Chapter 6

Chapter 6

Schedule 5—managed funds

6.1        Schedule 5 to this bill amends Division 6C of the Income Tax Assessment Act 1936 (ITAA 1936) to streamline and modernise the eligible investment business rules for managed funds.

6.2        These amendments aim to:

6.3        The introduction of these amendments will make it easier for managed funds, in particular property trusts, to comply with the law by reducing the scope for them to breach inadvertently Division 6C.

6.4        These amendments will clarify the scope and meaning of 'investing in land for the purpose of deriving rent'. It achieves this by ensuring that this clause is taken to include investing in fixtures on the land and movable property (i.e. chattels) customarily supplied, incidental and relevant to the renting of the land and ancillary to the ownership and utilisation of the land.

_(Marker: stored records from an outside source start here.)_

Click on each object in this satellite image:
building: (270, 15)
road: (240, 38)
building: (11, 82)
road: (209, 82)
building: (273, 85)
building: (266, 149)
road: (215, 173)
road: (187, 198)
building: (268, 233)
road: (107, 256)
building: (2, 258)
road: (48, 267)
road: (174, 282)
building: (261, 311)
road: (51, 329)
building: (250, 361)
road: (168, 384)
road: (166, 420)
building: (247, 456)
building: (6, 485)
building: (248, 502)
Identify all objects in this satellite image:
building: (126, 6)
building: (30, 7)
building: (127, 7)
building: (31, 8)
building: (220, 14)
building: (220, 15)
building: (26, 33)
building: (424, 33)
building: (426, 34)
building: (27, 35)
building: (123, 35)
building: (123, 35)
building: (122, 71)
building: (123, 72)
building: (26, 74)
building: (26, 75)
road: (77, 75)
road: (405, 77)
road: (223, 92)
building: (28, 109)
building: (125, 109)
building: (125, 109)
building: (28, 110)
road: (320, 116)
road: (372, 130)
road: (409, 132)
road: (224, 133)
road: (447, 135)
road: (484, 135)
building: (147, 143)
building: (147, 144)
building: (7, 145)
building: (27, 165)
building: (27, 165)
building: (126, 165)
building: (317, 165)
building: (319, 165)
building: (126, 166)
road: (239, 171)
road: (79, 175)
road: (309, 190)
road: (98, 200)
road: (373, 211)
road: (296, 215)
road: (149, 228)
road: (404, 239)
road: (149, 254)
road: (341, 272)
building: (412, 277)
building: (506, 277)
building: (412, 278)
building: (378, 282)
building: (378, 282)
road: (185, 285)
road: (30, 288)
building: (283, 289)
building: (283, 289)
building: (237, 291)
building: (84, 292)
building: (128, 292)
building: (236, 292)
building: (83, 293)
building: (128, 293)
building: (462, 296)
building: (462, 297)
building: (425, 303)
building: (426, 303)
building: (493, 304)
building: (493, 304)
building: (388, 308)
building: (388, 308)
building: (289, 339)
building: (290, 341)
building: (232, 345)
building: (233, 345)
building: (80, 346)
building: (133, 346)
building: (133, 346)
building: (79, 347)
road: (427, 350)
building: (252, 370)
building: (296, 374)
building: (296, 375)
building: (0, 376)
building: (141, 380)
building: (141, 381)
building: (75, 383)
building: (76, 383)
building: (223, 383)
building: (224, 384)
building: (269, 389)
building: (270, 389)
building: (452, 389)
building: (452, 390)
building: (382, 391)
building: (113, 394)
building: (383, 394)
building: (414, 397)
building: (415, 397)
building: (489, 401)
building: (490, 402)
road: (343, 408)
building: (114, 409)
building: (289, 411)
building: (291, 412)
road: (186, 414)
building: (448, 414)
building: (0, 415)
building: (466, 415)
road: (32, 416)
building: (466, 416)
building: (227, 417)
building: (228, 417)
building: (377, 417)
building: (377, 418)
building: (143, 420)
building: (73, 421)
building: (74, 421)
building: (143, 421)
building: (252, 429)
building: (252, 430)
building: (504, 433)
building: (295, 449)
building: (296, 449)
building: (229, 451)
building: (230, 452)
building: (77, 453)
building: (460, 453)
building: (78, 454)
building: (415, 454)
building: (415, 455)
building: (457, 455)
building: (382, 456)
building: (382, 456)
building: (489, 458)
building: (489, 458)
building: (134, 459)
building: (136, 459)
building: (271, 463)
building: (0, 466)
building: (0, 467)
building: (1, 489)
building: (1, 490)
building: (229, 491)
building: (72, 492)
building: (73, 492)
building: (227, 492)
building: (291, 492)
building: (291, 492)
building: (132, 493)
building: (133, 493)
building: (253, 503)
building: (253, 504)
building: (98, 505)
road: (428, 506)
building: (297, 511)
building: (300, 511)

6.5        These amendments will introduce a 25 per cent safe harbour allowance for non-rental, non-trading income from investments in land. The allowance is to operate as a safe harbour in conjunction with the existing rental purpose tests on an overall land portfolio basis. If a trust does not meet this safe harbour, it can assess whether it is investing in land for the purpose, or primarily for the purpose of deriving rent under the existing law (i.e. paragraph (a) of the definition of 'eligible investment business' in section 102M).

6.6        The explanatory memorandum provides the following example of the proposed law:

A public unit trust invests in land used as a shopping centre. The property includes some fittings and moveable furnishings in the common areas that are for use by centre customers. The investment in the fittings and moveable property are included as part of the investment in land.[1]

6.7        The Property Council of Australia submitted that these proposed changes will help modernise Australia's Real Estate Investment trust rules:

The new safe harbour framework provides clearer boundaries regarding the types of income a trust can earn, which makes it easier to understand the ground rules for distributing untaxed income to beneficiaries.[2]

6.8        Beyond the comment offered by the Property Council of Australia, the committee received no submissions on the proposed changes contained in Schedule 5.